Comité européen des régions : tenir compte des îles dans la politique européenne
L’avenir du développement local se joue actuellement dans les couloirs du Parlement européen et du Comité européen des régions. Le débat se cristallise autour du prochain cadre financier pluriannuel et de la conception des plans de partenariat nationaux et régionaux, ces outils qui dictent la répartition des fonds structurels. Pour les élus locaux, l'enjeu est clair : les régions doivent être pleinement associées à l'élaboration, à la mise en œuvre et à l'évaluation de ces programmes d'envergure. Le scénario redouté est celui d'une recentralisation massive de ces fonds au niveau exclusif des gouvernements nationaux, une dérive qui éloignerait dangereusement les leviers de décision des réalités du terrain.

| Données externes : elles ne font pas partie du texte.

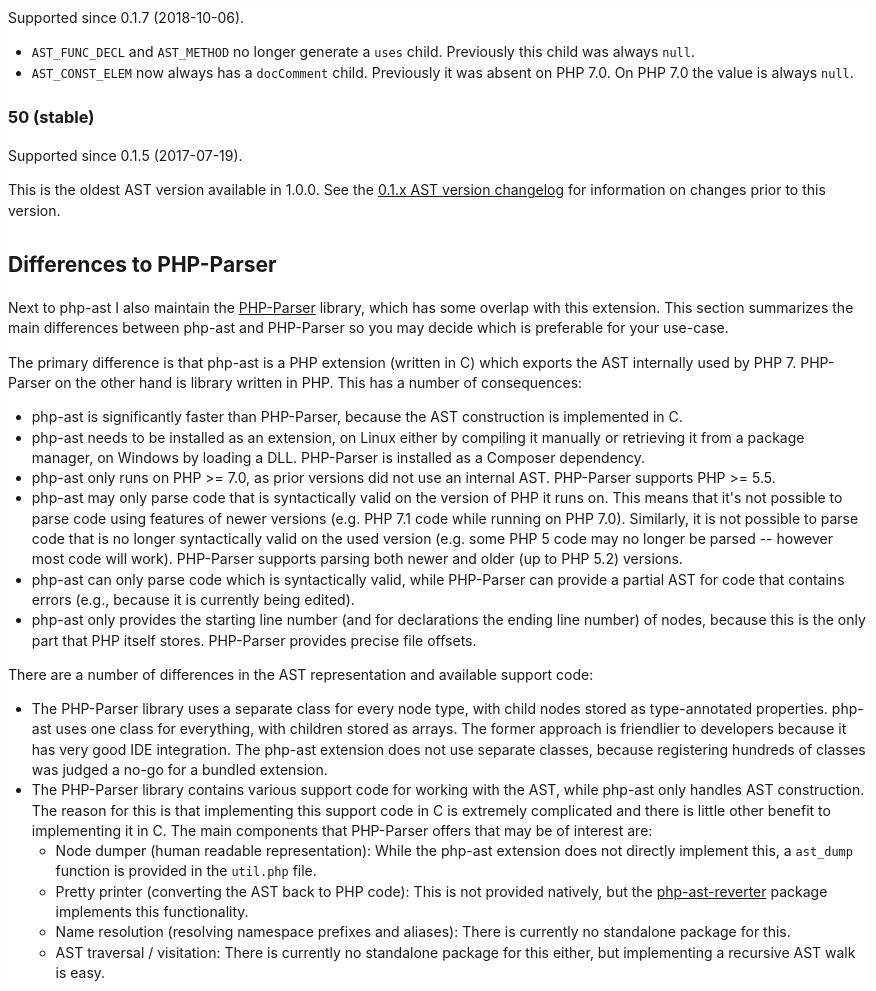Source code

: Supported since 0.1.7 (2018-10-06).

* `AST_FUNC_DECL` and `AST_METHOD` no longer generate a `uses` child. Previously this child was
  always `null`.
* `AST_CONST_ELEM` now always has a `docComment` child. Previously it was absent on PHP 7.0.
  On PHP 7.0 the value is always `null`.

### 50 (stable)

Supported since 0.1.5 (2017-07-19).

This is the oldest AST version available in 1.0.0. See the
[0.1.x AST version changelog][v0_1_x_versions] for information on changes prior to this version.

Differences to PHP-Parser
-------------------------

Next to php-ast I also maintain the [PHP-Parser][php-parser] library, which has some overlap with
this extension. This section summarizes the main differences between php-ast and PHP-Parser so you
may decide which is preferable for your use-case.

The primary difference is that php-ast is a PHP extension (written in C) which exports the AST
internally used by PHP 7. PHP-Parser on the other hand is library written in PHP. This has a number
of consequences:

 * php-ast is significantly faster than PHP-Parser, because the AST construction is implemented in
   C.
 * php-ast needs to be installed as an extension, on Linux either by compiling it manually or
   retrieving it from a package manager, on Windows by loading a DLL. PHP-Parser is installed as a
   Composer dependency.
 * php-ast only runs on PHP >= 7.0, as prior versions did not use an internal AST. PHP-Parser
   supports PHP >= 5.5.
 * php-ast may only parse code that is syntactically valid on the version of PHP it runs on. This
   means that it's not possible to parse code using features of newer versions (e.g. PHP 7.1 code
   while running on PHP 7.0). Similarly, it is not possible to parse code that is no longer
   syntactically valid on the used version (e.g. some PHP 5 code may no longer be parsed -- however
   most code will work). PHP-Parser supports parsing both newer and older (up to PHP 5.2) versions.
 * php-ast can only parse code which is syntactically valid, while PHP-Parser can provide a partial
   AST for code that contains errors (e.g., because it is currently being edited).
 * php-ast only provides the starting line number (and for declarations the ending line number) of
   nodes, because this is the only part that PHP itself stores. PHP-Parser provides precise file
   offsets.

There are a number of differences in the AST representation and available support code:

 * The PHP-Parser library uses a separate class for every node type, with child nodes stored as
   type-annotated properties. php-ast uses one class for everything, with children stored as
   arrays. The former approach is friendlier to developers because it has very good IDE integration.
   The php-ast extension does not use separate classes, because registering hundreds of classes was
   judged a no-go for a bundled extension.
 * The PHP-Parser library contains various support code for working with the AST, while php-ast only
   handles AST construction. The reason for this is that implementing this support code in C is
   extremely complicated and there is little other benefit to implementing it in C. The main
   components that PHP-Parser offers that may be of interest are:
    * Node dumper (human readable representation): While the php-ast extension does not directly
      implement this, a `ast_dump` function is provided in the `util.php` file.
    * Pretty printer (converting the AST back to PHP code): This is not provided natively, but the
      [php-ast-reverter][php-ast-reverter] package implements this functionality.
    * Name resolution (resolving namespace prefixes and aliases): There is currently no standalone
      package for this.
    * AST traversal / visitation: There is currently no standalone package for this either, but
      implementing a recursive AST walk is easy.


  [parser]: http://lxr.php.net/xref/PHP_TRUNK/Zend/zend_language_parser.y
  [util]: https://github.com/nikic/php-ast/blob/master/util.php
  [test_dump]: https://github.com/nikic/php-ast/blob/master/tests/001.phpt
  [php-parser]: https://github.com/nikic/PHP-Parser
  [php-ast-reverter]: https://github.com/tpunt/php-ast-reverter
  [tolerant-php-parser]: https://github.com/Microsoft/tolerant-php-parser
  [tolerant-php-parser-to-php-ast]: https://github.com/tysonandre/tolerant-php-parser-to-php-ast
  [v0_1_x]: https://github.com/nikic/php-ast/tree/v0.1.x#php-ast
  [v0_1_x_versions]: https://github.com/nikic/php-ast/tree/v0.1.x#ast-versioning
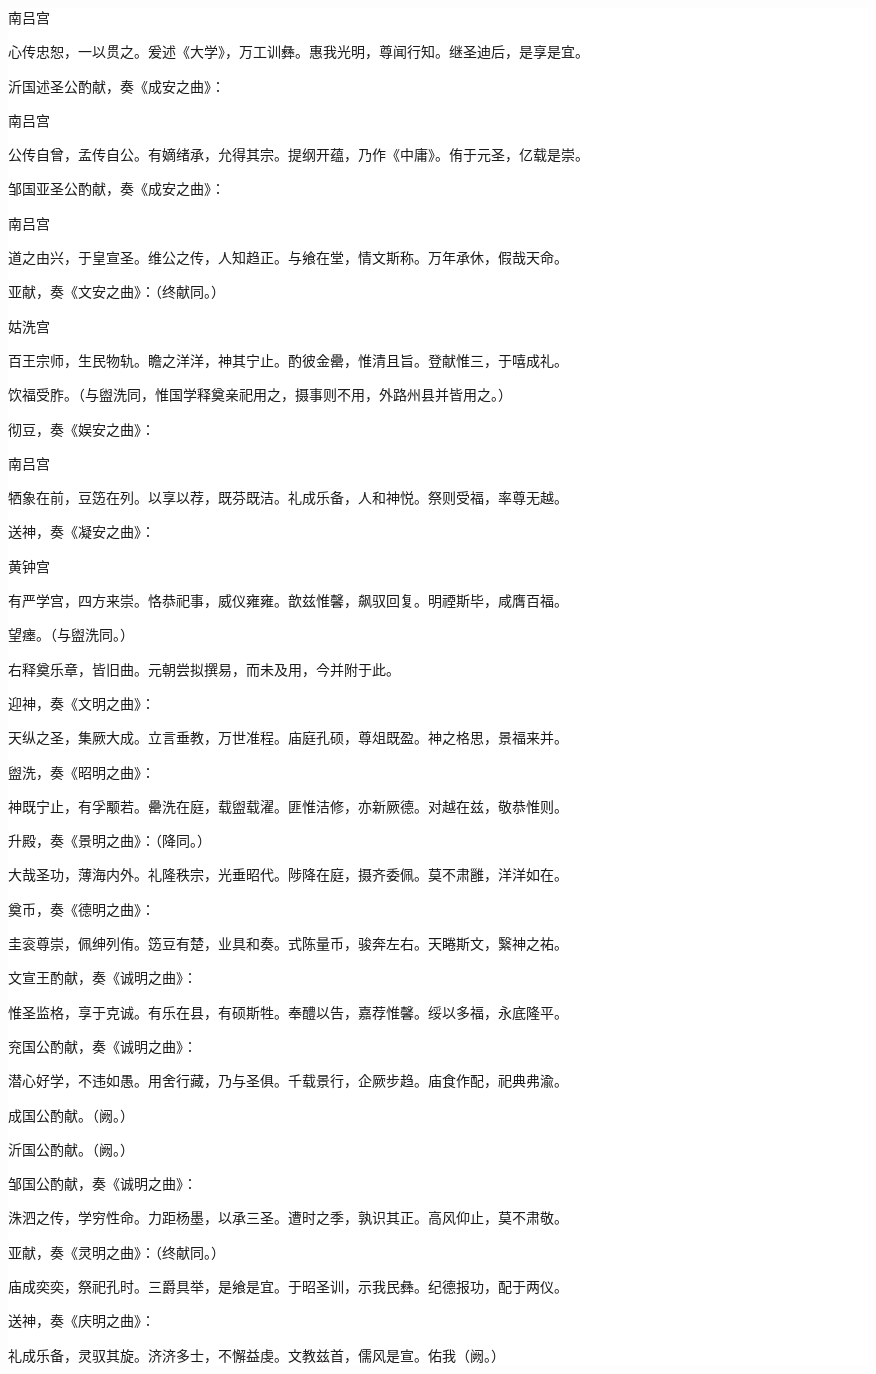 南吕宫

心传忠恕，一以贯之。爰述《大学》，万工训彝。惠我光明，尊闻行知。继圣迪后，是享是宜。

沂国述圣公酌献，奏《成安之曲》：

南吕宫

公传自曾，孟传自公。有嫡绪承，允得其宗。提纲开蕴，乃作《中庸》。侑于元圣，亿载是崇。

邹国亚圣公酌献，奏《成安之曲》：

南吕宫

道之由兴，于皇宣圣。维公之传，人知趋正。与飨在堂，情文斯称。万年承休，假哉天命。

亚献，奏《文安之曲》：（终献同。）

姑洗宫

百王宗师，生民物轨。瞻之洋洋，神其宁止。酌彼金罍，惟清且旨。登献惟三，于嘻成礼。

饮福受胙。（与盥洗同，惟国学释奠亲祀用之，摄事则不用，外路州县并皆用之。）

彻豆，奏《娱安之曲》：

南吕宫

牺象在前，豆笾在列。以享以荐，既芬既洁。礼成乐备，人和神悦。祭则受福，率尊无越。

送神，奏《凝安之曲》：

黄钟宫

有严学宫，四方来崇。恪恭祀事，威仪雍雍。歆兹惟馨，飙驭回复。明禋斯毕，咸膺百福。

望瘗。（与盥洗同。）

右释奠乐章，皆旧曲。元朝尝拟撰易，而未及用，今并附于此。

迎神，奏《文明之曲》：

天纵之圣，集厥大成。立言垂教，万世准程。庙庭孔硕，尊俎既盈。神之格思，景福来并。

盥洗，奏《昭明之曲》：

神既宁止，有孚颙若。罍洗在庭，载盥载濯。匪惟洁修，亦新厥德。对越在兹，敬恭惟则。

升殿，奏《景明之曲》：（降同。）

大哉圣功，薄海内外。礼隆秩宗，光垂昭代。陟降在庭，摄齐委佩。莫不肃雝，洋洋如在。

奠币，奏《德明之曲》：

圭衮尊崇，佩绅列侑。笾豆有楚，业具和奏。式陈量币，骏奔左右。天睠斯文，繄神之祐。

文宣王酌献，奏《诚明之曲》：

惟圣监格，享于克诚。有乐在县，有硕斯牲。奉醴以告，嘉荐惟馨。绥以多福，永底隆平。

兖国公酌献，奏《诚明之曲》：

潜心好学，不违如愚。用舍行藏，乃与圣俱。千载景行，企厥步趋。庙食作配，祀典弗渝。

成国公酌献。（阙。）

沂国公酌献。（阙。）

邹国公酌献，奏《诚明之曲》：

洙泗之传，学穷性命。力距杨墨，以承三圣。遭时之季，孰识其正。高风仰止，莫不肃敬。

亚献，奏《灵明之曲》：（终献同。）

庙成奕奕，祭祀孔时。三爵具举，是飨是宜。于昭圣训，示我民彝。纪德报功，配于两仪。

送神，奏《庆明之曲》：

礼成乐备，灵驭其旋。济济多士，不懈益虔。文教兹首，儒风是宣。佑我（阙。）

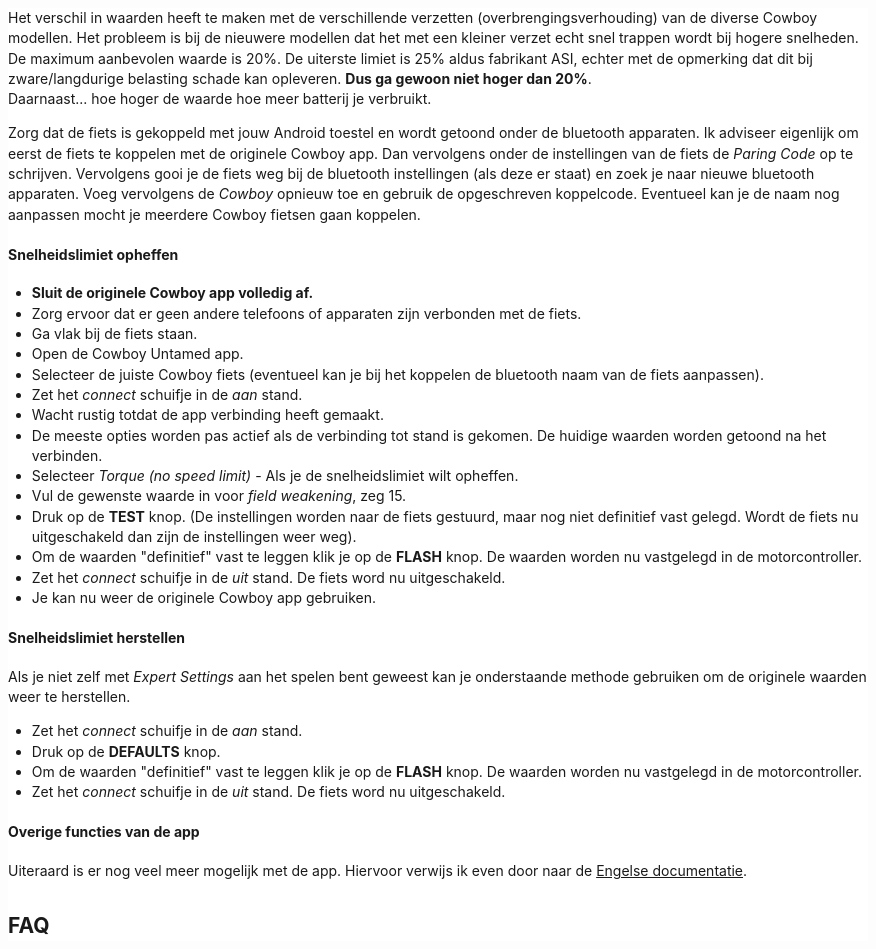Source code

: Het verschil in waarden heeft te maken met de verschillende verzetten (overbrengingsverhouding) van de diverse Cowboy modellen. Het probleem is bij de nieuwere modellen dat het met een kleiner verzet echt snel trappen wordt bij hogere snelheden.
De maximum aanbevolen waarde is 20%. De uiterste limiet is 25% aldus fabrikant ASI, echter met de opmerking dat dit bij zware/langdurige belasting schade kan opleveren. **Dus ga gewoon niet hoger dan 20%**.<br>
Daarnaast... hoe hoger de waarde hoe meer batterij je verbruikt.

Zorg dat de fiets is gekoppeld met jouw Android toestel en wordt getoond onder de bluetooth apparaten.
Ik adviseer eigenlijk om eerst de fiets te koppelen met de originele Cowboy app. Dan vervolgens onder de instellingen van de fiets de *Paring Code* op te schrijven.
Vervolgens gooi je de fiets weg bij de bluetooth instellingen (als deze er staat) en zoek je naar nieuwe bluetooth apparaten. Voeg vervolgens de *Cowboy* opnieuw toe en gebruik de opgeschreven koppelcode. Eventueel kan je de naam nog aanpassen mocht je meerdere Cowboy fietsen gaan koppelen.

#### Snelheidslimiet opheffen
- **Sluit de originele Cowboy app volledig af.**
- Zorg ervoor dat er geen andere telefoons of apparaten zijn verbonden met de fiets.
- Ga vlak bij de fiets staan.
- Open de Cowboy Untamed app.
- Selecteer de juiste Cowboy fiets (eventueel kan je bij het koppelen de bluetooth naam van de fiets aanpassen). 
- Zet het *connect* schuifje in de *aan* stand.
- Wacht rustig totdat de app verbinding heeft gemaakt.
- De meeste opties worden pas actief als de verbinding tot stand is gekomen. De huidige waarden worden getoond na het verbinden.
- Selecteer *Torque (no speed limit)* - Als je de snelheidslimiet wilt opheffen.
- Vul de gewenste waarde in voor *field weakening*, zeg 15.
- Druk op de **TEST** knop. (De instellingen worden naar de fiets gestuurd, maar nog niet definitief vast gelegd. Wordt de fiets nu uitgeschakeld dan zijn de instellingen weer weg).
- Om de waarden "definitief" vast te leggen klik je op de **FLASH** knop. De waarden worden nu vastgelegd in de motorcontroller.
- Zet het *connect* schuifje in de *uit* stand. De fiets word nu uitgeschakeld.
- Je kan nu weer de originele Cowboy app gebruiken.

#### Snelheidslimiet herstellen
Als je niet zelf met *Expert Settings* aan het spelen bent geweest kan je onderstaande methode gebruiken om de originele waarden weer te herstellen.
- Zet het *connect* schuifje in de *aan* stand.
- Druk op de **DEFAULTS** knop.
- Om de waarden "definitief" vast te leggen klik je op de **FLASH** knop. De waarden worden nu vastgelegd in de motorcontroller.
- Zet het *connect* schuifje in de *uit* stand. De fiets word nu uitgeschakeld.

#### Overige functies van de app
Uiteraard is er nog veel meer mogelijk met de app. Hiervoor verwijs ik even door naar de [Engelse documentatie](https://github.com/Imaginous/Cowboy_Untamed#readme).

## FAQ
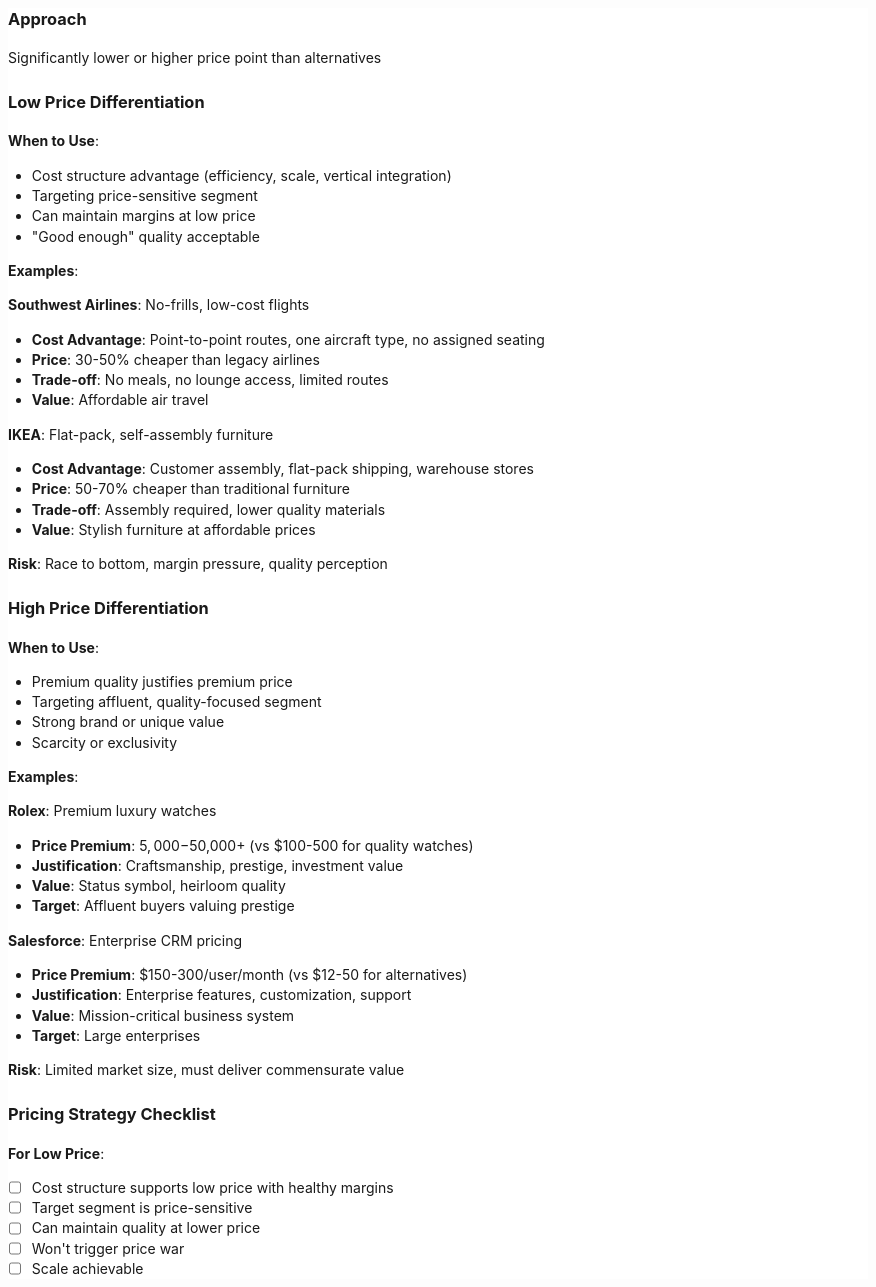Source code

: ### Approach
Significantly lower or higher price point than alternatives

### Low Price Differentiation

**When to Use**:
- Cost structure advantage (efficiency, scale, vertical integration)
- Targeting price-sensitive segment
- Can maintain margins at low price
- "Good enough" quality acceptable

**Examples**:

**Southwest Airlines**: No-frills, low-cost flights
- **Cost Advantage**: Point-to-point routes, one aircraft type, no assigned seating
- **Price**: 30-50% cheaper than legacy airlines
- **Trade-off**: No meals, no lounge access, limited routes
- **Value**: Affordable air travel

**IKEA**: Flat-pack, self-assembly furniture
- **Cost Advantage**: Customer assembly, flat-pack shipping, warehouse stores
- **Price**: 50-70% cheaper than traditional furniture
- **Trade-off**: Assembly required, lower quality materials
- **Value**: Stylish furniture at affordable prices

**Risk**: Race to bottom, margin pressure, quality perception

### High Price Differentiation

**When to Use**:
- Premium quality justifies premium price
- Targeting affluent, quality-focused segment
- Strong brand or unique value
- Scarcity or exclusivity

**Examples**:

**Rolex**: Premium luxury watches
- **Price Premium**: $5,000-$50,000+ (vs $100-500 for quality watches)
- **Justification**: Craftsmanship, prestige, investment value
- **Value**: Status symbol, heirloom quality
- **Target**: Affluent buyers valuing prestige

**Salesforce**: Enterprise CRM pricing
- **Price Premium**: $150-300/user/month (vs $12-50 for alternatives)
- **Justification**: Enterprise features, customization, support
- **Value**: Mission-critical business system
- **Target**: Large enterprises

**Risk**: Limited market size, must deliver commensurate value

### Pricing Strategy Checklist

**For Low Price**:
- [ ] Cost structure supports low price with healthy margins
- [ ] Target segment is price-sensitive
- [ ] Can maintain quality at lower price
- [ ] Won't trigger price war
- [ ] Scale achievable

La subsidiarité : un combat pour l'équité territoriale
Face à ce risque, la mobilisation politique se veut unitaire. Le Comité européen des régions, assemblée consultative qui porte la voix des collectivités de l'Union européenne depuis 1994, vient d'afficher un front commun inédit. Des bancs de la droite à ceux de la gauche, de la région insulaire à la métropole urbaine en passant par les zones de montagne, un vote unanime a exigé l'implication totale des autorités locales dans ces arbitrages financiers. Cette unanimité souligne l'attachement viscéral des élus territoriaux au principe de subsidiarité, un pilier communautaire censé garantir une prise de décision à l'échelon le plus proche du citoyen. Toutefois, l'application de ce principe se heurte de plein fouet aux cultures politiques nationales. Si les Länder allemands disposent du poids constitutionnel nécessaire pour peser sur ces plans, les régions issues de pays politiquement très centralisés comme la France peinent à imposer leurs prérogatives.
L'article 174, une promesse restée lettre morte
C'est dans ce contexte institutionnel complexe que le combat pour la défense de l'insularité, porté avec insistance par la présidente de l'Assemblée de Corse, prend toute son envergure. Bien que l'article 174 du traité sur le fonctionnement de l’Union européenne reconnaisse théoriquement la nécessité d'une politique de cohésion attentive aux territoires souffrant de handicaps géographiques ou démographiques graves, son application demeure lettre morte pour les îles. Pour en finir avec les simples déclarations d'intention, Marie-Antoinette Maupertuis presse les instances européennes d'intégrer une "clause d'insularité" contraignante, notamment dans la prochaine stratégie des îles qui sera présentée par la Commission.
Un mécanisme d'évaluation pour une Europe "sur mesure"
Le mécanisme de cette clause se veut résolument pragmatique : toute nouvelle politique, programme ou fonds européen devra systématiquement faire l'objet d'une évaluation préalable quant à son applicabilité et à ses impacts sur les territoires insulaires. Il s'agit de vérifier en amont si une directive continentale engendre des effets pervers ou des conséquences négatives lorsqu'elle traverse la mer. Les contraintes liées à la discontinuité géographique pèsent en effet lourdement sur l'économie locale, générant des problématiques que les régions continentales ignorent : surcoûts logistiques, flambée des prix des transports, défis d'ingénierie, fragilité du modèle agricole ou encore vulnérabilité face aux changements climatiques et à la pression touristique.
Si une mesure élaborée à Bruxelles s'avère inadaptée ou génère des surcoûts de coordination insurmontables pour une île, cette nouvelle clause imposerait son aménagement immédiat. Loin d'être une demande de privilège financier, cette démarche ambitieuse vise simplement à territorialiser le droit européen pour rétablir une équité fondamentale. Elle permettrait ainsi aux régions insulaires de ne plus subir une législation uniformisée, pensée exclusivement par et pour le continent.